Entries supplied
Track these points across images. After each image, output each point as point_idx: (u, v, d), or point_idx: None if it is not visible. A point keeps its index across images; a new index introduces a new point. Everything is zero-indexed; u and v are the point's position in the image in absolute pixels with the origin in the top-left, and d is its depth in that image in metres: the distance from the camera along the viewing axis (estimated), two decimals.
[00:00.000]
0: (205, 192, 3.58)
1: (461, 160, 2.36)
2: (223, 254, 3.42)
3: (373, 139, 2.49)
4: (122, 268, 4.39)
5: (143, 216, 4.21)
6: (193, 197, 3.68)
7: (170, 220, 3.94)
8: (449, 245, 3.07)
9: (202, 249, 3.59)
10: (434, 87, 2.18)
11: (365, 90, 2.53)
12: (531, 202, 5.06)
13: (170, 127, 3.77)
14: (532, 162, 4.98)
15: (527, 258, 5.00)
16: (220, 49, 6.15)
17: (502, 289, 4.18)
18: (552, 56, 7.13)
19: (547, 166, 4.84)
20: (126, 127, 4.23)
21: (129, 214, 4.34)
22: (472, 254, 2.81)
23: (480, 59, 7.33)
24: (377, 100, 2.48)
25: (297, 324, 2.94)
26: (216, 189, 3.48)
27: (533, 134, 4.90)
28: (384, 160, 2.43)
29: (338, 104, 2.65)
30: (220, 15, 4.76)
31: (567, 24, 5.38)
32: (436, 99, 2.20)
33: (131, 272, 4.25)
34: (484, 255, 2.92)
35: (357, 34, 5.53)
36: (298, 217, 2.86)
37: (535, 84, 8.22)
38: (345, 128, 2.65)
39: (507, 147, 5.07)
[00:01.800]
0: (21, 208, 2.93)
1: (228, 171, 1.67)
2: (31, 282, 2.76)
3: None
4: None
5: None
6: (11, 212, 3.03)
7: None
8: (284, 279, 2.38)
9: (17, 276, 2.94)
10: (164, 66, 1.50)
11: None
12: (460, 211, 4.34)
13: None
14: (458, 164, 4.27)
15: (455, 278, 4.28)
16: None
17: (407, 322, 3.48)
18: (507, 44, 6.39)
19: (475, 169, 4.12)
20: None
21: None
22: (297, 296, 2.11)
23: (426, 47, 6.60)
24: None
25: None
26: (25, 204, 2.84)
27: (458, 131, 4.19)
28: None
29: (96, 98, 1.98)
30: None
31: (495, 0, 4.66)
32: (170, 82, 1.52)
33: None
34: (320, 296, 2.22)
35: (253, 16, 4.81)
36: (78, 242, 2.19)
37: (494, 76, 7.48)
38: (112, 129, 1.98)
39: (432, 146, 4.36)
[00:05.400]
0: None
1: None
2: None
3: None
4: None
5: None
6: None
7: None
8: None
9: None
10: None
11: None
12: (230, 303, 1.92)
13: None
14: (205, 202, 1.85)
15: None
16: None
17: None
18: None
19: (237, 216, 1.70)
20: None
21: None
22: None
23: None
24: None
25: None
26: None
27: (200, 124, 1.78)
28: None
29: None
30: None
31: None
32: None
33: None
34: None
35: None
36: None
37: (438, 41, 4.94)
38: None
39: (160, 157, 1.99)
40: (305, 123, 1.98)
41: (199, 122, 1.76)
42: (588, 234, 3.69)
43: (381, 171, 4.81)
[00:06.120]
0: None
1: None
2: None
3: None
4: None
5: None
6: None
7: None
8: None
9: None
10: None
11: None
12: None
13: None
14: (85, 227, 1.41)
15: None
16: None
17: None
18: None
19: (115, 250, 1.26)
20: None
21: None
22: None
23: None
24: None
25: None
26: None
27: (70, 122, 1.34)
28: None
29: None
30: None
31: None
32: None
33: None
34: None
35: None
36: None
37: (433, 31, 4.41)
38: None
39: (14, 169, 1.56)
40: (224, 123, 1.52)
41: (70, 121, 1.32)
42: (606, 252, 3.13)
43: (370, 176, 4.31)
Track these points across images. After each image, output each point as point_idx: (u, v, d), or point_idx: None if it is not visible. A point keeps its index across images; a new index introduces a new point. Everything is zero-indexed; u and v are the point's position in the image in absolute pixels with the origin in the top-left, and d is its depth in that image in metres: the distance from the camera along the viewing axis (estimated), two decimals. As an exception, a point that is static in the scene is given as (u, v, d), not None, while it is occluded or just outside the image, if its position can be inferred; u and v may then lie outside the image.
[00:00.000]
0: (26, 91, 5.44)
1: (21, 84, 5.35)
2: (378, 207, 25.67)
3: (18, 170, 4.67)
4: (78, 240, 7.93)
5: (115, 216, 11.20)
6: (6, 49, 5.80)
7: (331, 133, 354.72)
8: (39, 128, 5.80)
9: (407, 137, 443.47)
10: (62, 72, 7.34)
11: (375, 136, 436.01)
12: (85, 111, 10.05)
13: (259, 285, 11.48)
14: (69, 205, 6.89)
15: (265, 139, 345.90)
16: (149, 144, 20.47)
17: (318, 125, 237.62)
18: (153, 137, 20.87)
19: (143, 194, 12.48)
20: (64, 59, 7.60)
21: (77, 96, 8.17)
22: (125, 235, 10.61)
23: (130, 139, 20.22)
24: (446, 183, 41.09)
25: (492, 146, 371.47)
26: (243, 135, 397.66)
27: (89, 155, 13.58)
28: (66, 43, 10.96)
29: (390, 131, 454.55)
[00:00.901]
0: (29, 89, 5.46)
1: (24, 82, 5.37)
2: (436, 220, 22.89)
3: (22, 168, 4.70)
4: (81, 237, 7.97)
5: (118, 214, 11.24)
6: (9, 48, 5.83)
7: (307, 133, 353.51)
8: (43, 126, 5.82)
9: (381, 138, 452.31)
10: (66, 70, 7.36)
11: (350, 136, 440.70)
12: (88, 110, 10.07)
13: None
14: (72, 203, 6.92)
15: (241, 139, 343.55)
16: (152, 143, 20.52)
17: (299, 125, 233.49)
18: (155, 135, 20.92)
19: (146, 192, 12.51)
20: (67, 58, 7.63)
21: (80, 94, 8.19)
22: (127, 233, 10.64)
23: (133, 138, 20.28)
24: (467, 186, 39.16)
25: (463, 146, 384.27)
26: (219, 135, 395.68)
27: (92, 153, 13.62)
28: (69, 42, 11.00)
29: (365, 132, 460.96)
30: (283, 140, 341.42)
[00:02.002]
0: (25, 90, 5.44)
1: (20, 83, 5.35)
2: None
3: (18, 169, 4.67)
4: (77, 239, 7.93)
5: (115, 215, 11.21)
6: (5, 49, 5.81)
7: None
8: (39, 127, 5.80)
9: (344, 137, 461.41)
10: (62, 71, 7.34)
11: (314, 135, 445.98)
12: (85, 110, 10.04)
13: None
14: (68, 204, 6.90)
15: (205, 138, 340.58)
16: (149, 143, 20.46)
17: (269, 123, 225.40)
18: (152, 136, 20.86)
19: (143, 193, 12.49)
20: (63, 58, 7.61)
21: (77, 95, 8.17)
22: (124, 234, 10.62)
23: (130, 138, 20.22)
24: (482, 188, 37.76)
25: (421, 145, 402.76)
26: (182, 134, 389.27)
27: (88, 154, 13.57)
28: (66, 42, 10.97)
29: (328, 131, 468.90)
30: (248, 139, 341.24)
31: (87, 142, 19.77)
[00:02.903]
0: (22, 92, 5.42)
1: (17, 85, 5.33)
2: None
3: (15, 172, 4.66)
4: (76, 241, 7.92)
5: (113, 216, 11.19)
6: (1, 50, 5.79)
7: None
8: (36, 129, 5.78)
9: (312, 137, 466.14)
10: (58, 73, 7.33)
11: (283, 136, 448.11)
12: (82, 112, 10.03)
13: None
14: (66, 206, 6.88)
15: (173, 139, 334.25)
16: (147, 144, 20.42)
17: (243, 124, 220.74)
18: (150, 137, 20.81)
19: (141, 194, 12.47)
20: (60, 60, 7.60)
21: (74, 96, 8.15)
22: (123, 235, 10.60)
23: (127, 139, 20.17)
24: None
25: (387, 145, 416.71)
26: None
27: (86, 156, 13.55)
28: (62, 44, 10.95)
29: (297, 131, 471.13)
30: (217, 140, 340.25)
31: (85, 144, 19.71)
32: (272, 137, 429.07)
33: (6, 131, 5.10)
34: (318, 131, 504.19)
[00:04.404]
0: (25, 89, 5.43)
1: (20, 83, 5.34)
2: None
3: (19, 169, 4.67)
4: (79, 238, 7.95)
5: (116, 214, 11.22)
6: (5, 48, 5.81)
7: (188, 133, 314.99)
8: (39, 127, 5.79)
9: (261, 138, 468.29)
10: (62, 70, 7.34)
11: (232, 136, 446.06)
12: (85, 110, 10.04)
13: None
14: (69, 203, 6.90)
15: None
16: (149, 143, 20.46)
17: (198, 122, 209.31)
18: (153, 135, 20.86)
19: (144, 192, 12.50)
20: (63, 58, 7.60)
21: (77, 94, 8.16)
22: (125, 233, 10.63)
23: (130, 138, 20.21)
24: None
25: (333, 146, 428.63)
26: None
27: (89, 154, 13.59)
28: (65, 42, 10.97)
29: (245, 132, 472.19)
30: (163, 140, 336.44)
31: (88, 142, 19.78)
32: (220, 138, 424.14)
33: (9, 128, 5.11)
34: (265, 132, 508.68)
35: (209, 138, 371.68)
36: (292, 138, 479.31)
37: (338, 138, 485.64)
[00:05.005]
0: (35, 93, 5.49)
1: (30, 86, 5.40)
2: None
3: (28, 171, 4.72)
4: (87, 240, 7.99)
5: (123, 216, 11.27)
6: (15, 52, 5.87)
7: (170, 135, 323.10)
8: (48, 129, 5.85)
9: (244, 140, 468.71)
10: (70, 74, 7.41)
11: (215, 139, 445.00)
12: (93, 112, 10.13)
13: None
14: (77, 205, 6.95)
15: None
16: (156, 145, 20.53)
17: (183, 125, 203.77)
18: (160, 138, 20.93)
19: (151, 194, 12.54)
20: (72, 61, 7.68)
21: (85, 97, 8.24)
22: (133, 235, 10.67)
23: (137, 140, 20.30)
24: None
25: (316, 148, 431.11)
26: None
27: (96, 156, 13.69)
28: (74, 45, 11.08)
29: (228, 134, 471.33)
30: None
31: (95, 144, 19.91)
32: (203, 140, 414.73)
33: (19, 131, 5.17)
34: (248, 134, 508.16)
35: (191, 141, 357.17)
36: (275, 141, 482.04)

What you need to do
Please restate the records word for word. Go from the first line to the line with "14: (532, 162, 4.98)" and include both.

Your response
Track these points across images. After each image, output each point as point_idx: (u, v, d), or point_idx: None if it is not visible. A point keeps its index across images; a new index introduces a new point. Everything is zero-indexed; u and v are the point's position in the image in absolute pixels with the origin in the top-left, and d is its depth in that image in metres: the distance from the camera along the viewing axis (estimated), two decimals.
[00:00.000]
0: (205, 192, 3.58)
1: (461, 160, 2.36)
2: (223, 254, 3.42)
3: (373, 139, 2.49)
4: (122, 268, 4.39)
5: (143, 216, 4.21)
6: (193, 197, 3.68)
7: (170, 220, 3.94)
8: (449, 245, 3.07)
9: (202, 249, 3.59)
10: (434, 87, 2.18)
11: (365, 90, 2.53)
12: (531, 202, 5.06)
13: (170, 127, 3.77)
14: (532, 162, 4.98)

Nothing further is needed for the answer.